Gouy persista dans ses aveux pendant tout le cours de l'instruction. Devant la Cour d'assises de l'Ardèche, où il fut traduit en janvier 1829, il montra d'abord beaucoup d'hésitation et de frayeur; il promenait des yeux égarés et stupides sur tout l'auditoire. Cependant, il répondit bientôt avec plus d'assurance; il reconnut pour vrai tout ce qui avait été rapporté par les témoins, et confirma, par de nouveaux détails, tout ce que relatait l'acte d'accusation.

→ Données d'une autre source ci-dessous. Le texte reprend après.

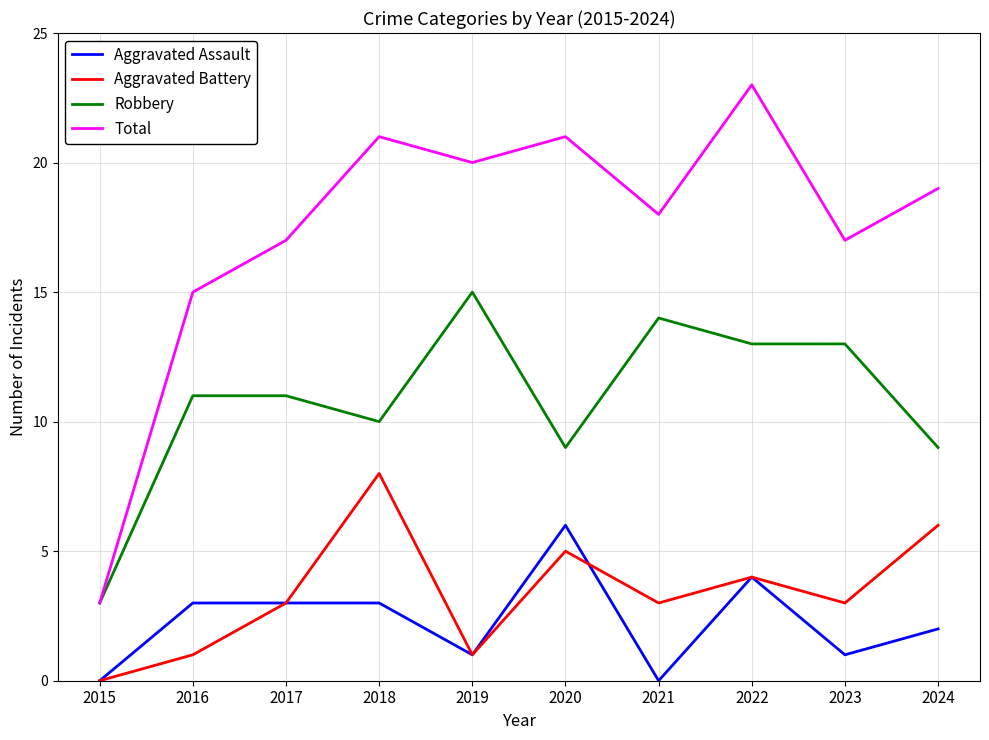

What is the difference between the second highest and minimum values in the Robbery series?

11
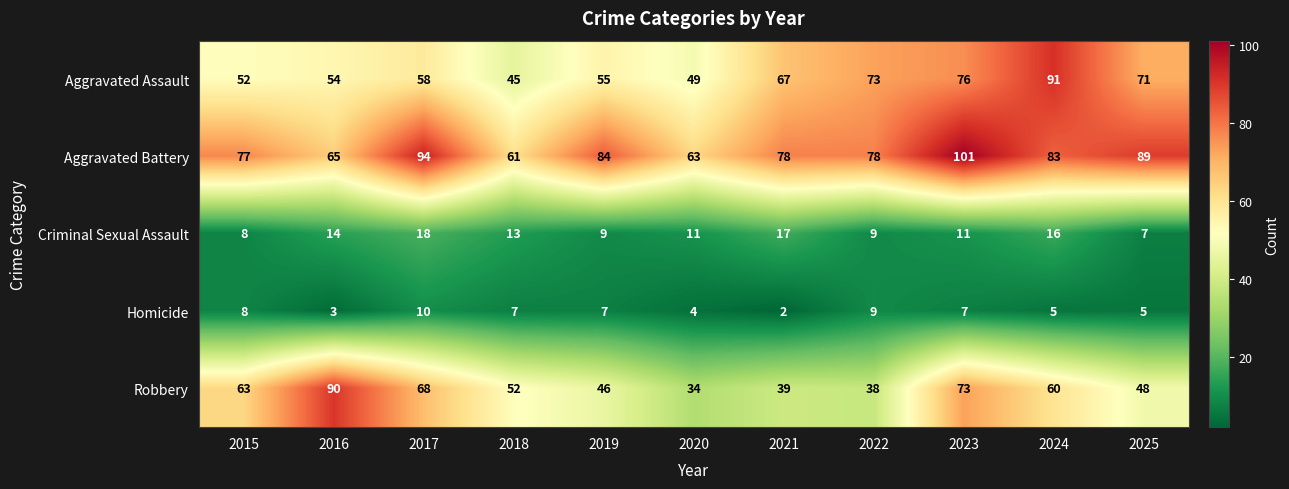

Which category has the lowest value in the Homicide series?

2021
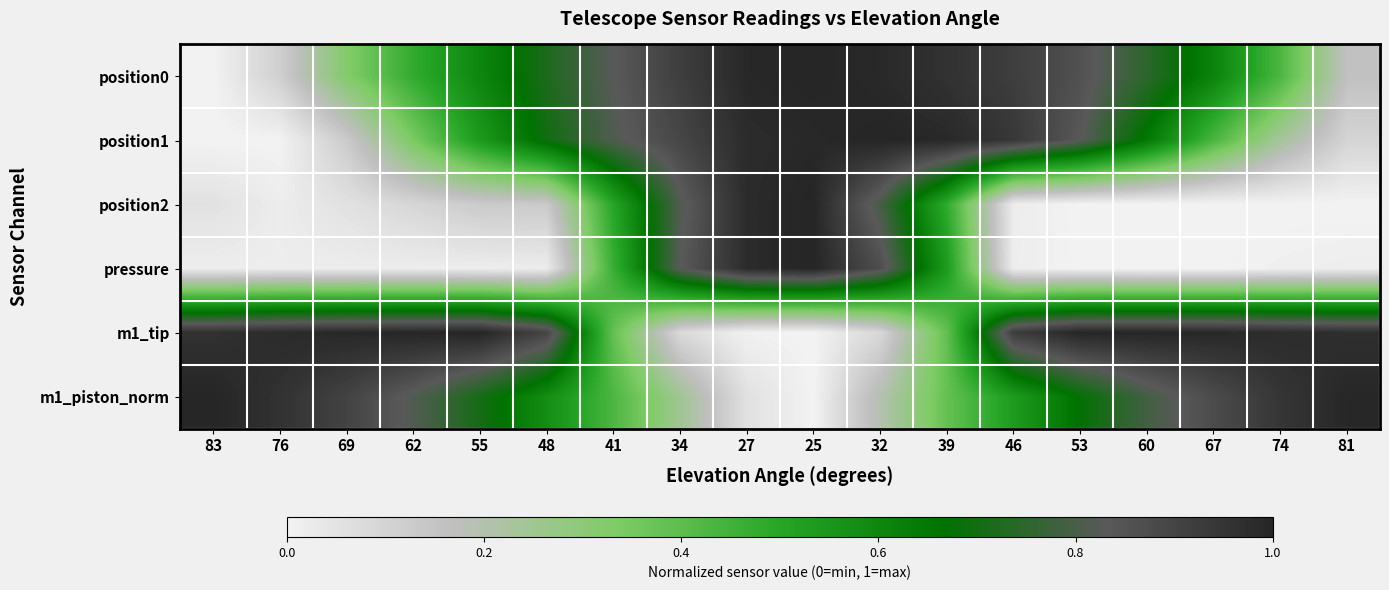

Reading left to right, transcribe all the data shown in this chart.

position0: 83=0.0	76=0.1	69=0.3	62=0.5	55=0.6	48=0.7	41=0.8	34=0.9	27=1.0	25=1.0	32=1.0	39=1.0	46=0.9	53=0.9	60=0.7	67=0.6	74=0.4	81=0.2
position1: 83=0.0	76=0.0	69=0.1	62=0.3	55=0.5	48=0.7	41=0.8	34=0.9	27=1.0	25=1.0	32=1.0	39=1.0	46=0.9	53=0.8	60=0.6	67=0.4	74=0.2	81=0.1
position2: 83=0.1	76=0.0	69=0.1	62=0.1	55=0.1	48=0.1	41=0.5	34=0.8	27=1.0	25=1.0	32=0.8	39=0.5	46=0.0	53=0.0	60=0.0	67=0.0	74=0.0	81=0.0
pressure: 83=0.0	76=0.0	69=0.0	62=0.0	55=0.0	48=0.0	41=0.5	34=0.8	27=1.0	25=1.0	32=0.9	39=0.5	46=0.0	53=0.0	60=0.0	67=0.0	74=0.0	81=0.0
m1_tip: 83=1.0	76=1.0	69=1.0	62=1.0	55=1.0	48=0.9	41=0.4	34=0.1	27=0.0	25=0.0	32=0.1	39=0.4	46=0.9	53=1.0	60=1.0	67=1.0	74=1.0	81=1.0
m1_piston_norm: 83=1.0	76=1.0	69=0.9	62=0.8	55=0.7	48=0.6	41=0.4	34=0.3	27=0.1	25=0.0	32=0.2	39=0.4	46=0.5	53=0.7	60=0.8	67=0.9	74=0.9	81=1.0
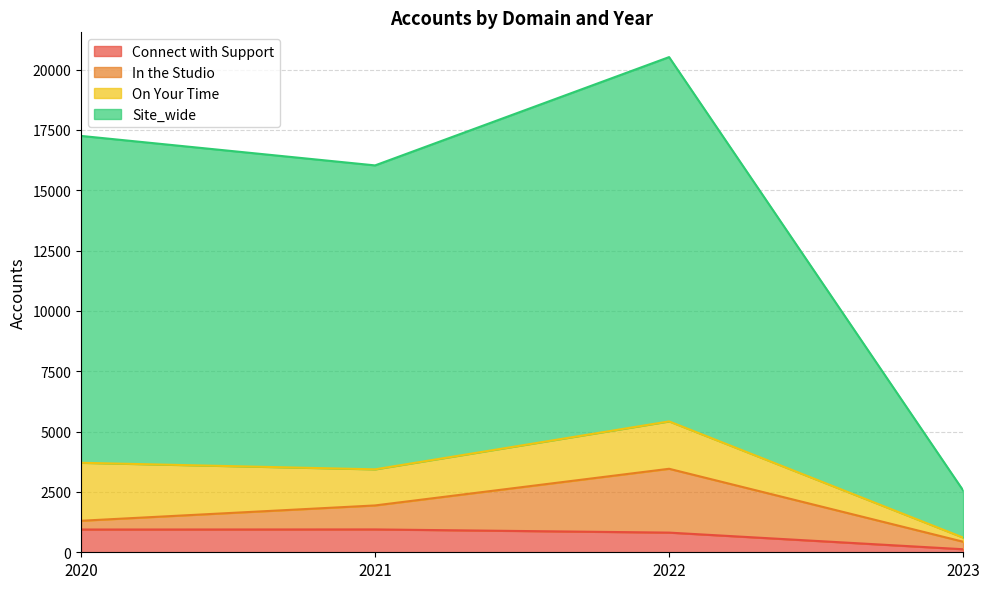

How many data points in Connect with Support are less than 943?

2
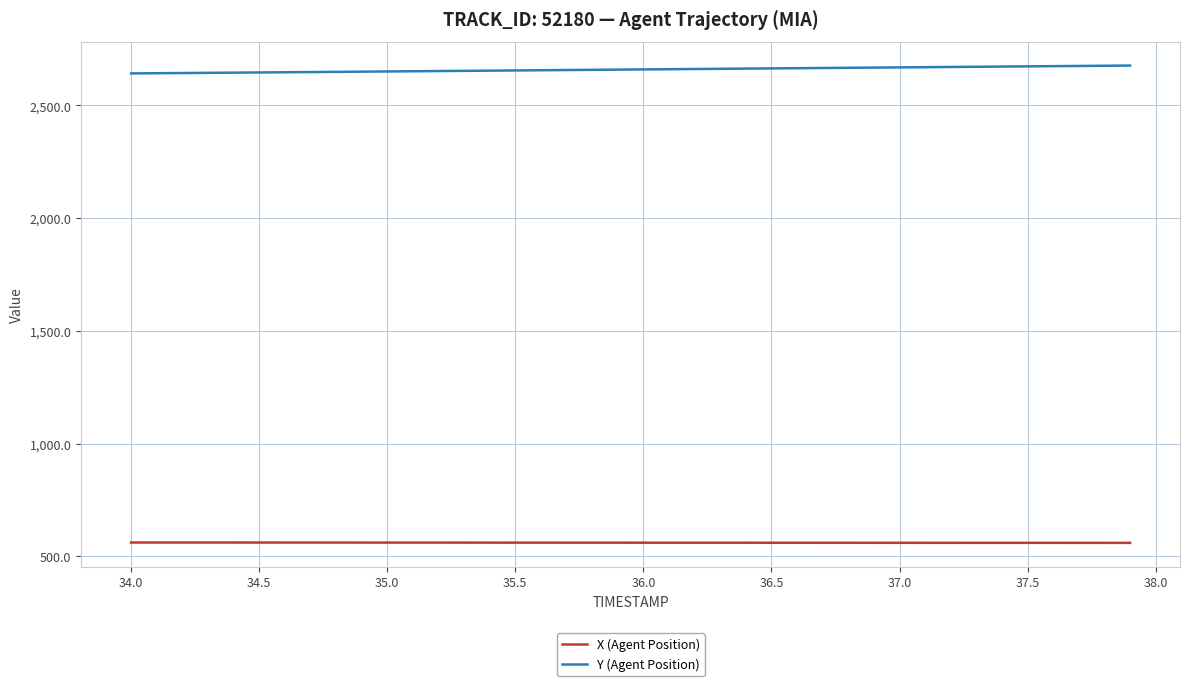

Count the number of categories in the chart.

40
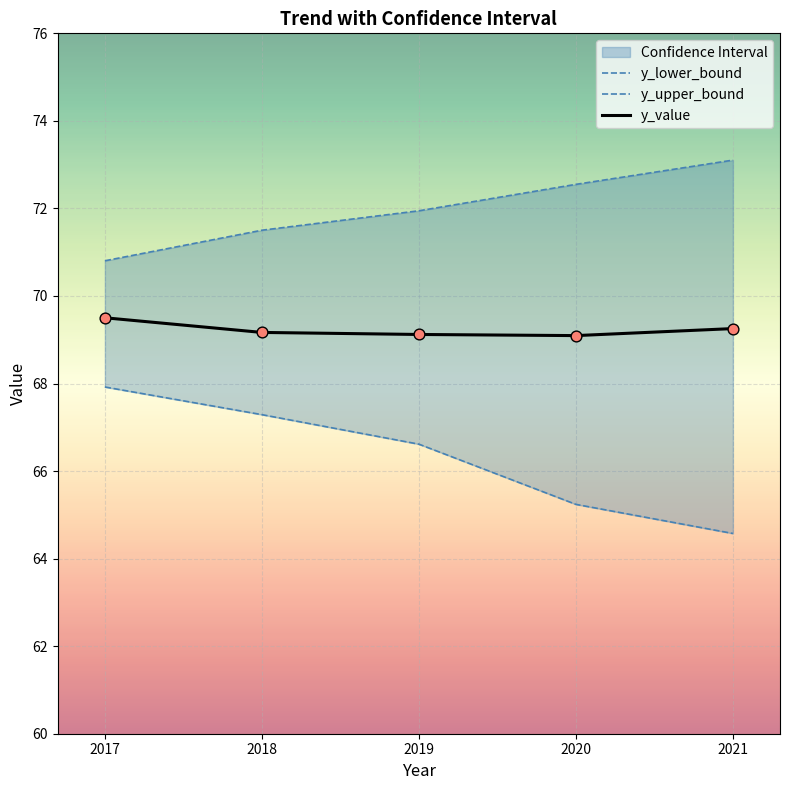

Is the value of y_lower_bound at 2019 greater than the value of y_upper_bound at 2018?

No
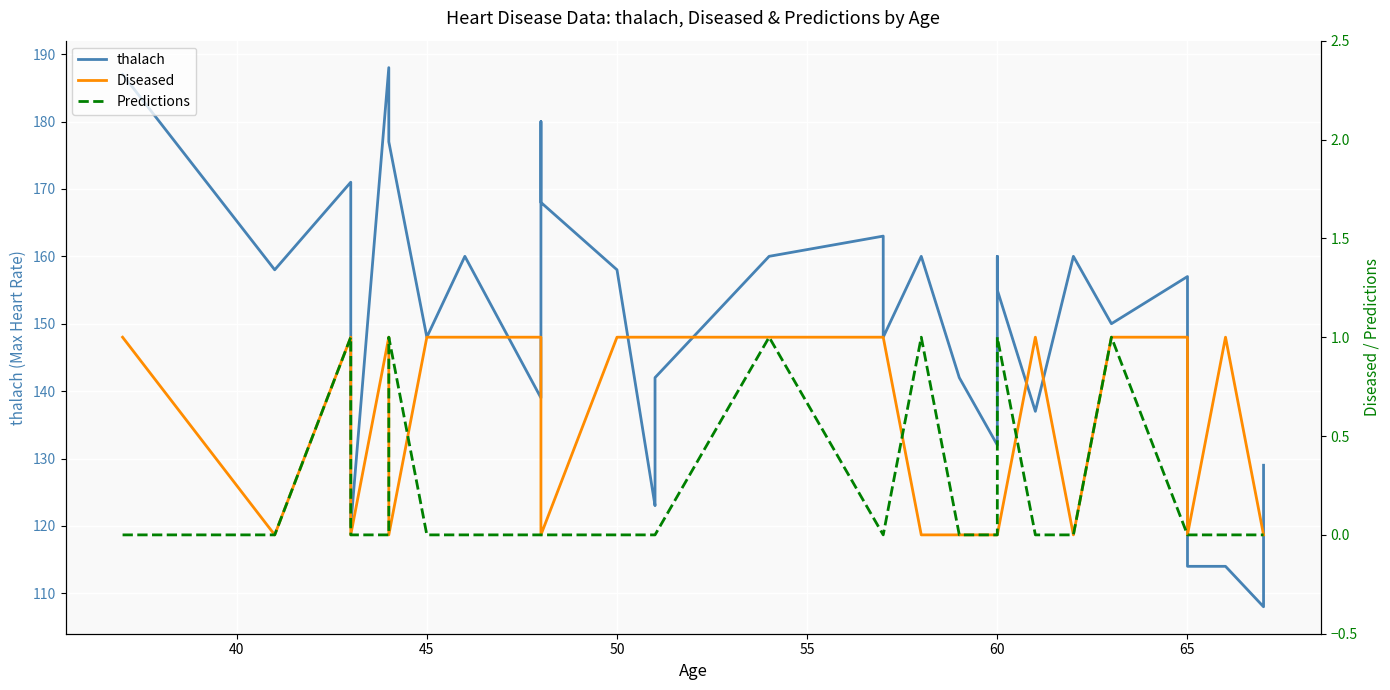

True or false: Predictions has more than 2 interior local peaks.

True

La défense ne pouvait rien tenter en faveur d'un semblable prévenu. Aussi l'avocat crut-il devoir s'en rapporter pleinement à la sagesse des jurés. Déclaré coupable, après une courte délibération, Gouy fut condamné à la peine de mort, et la Cour ordonna que l'exécution aurait lieu sur la scène même du crime.

Antoine Gouy ne manifesta aucune émotion, en entendant la fatale condamnation. L'arrêt de mort fut exécuté peu de jours après, car le condamné avait refusé de se pourvoir en cassation.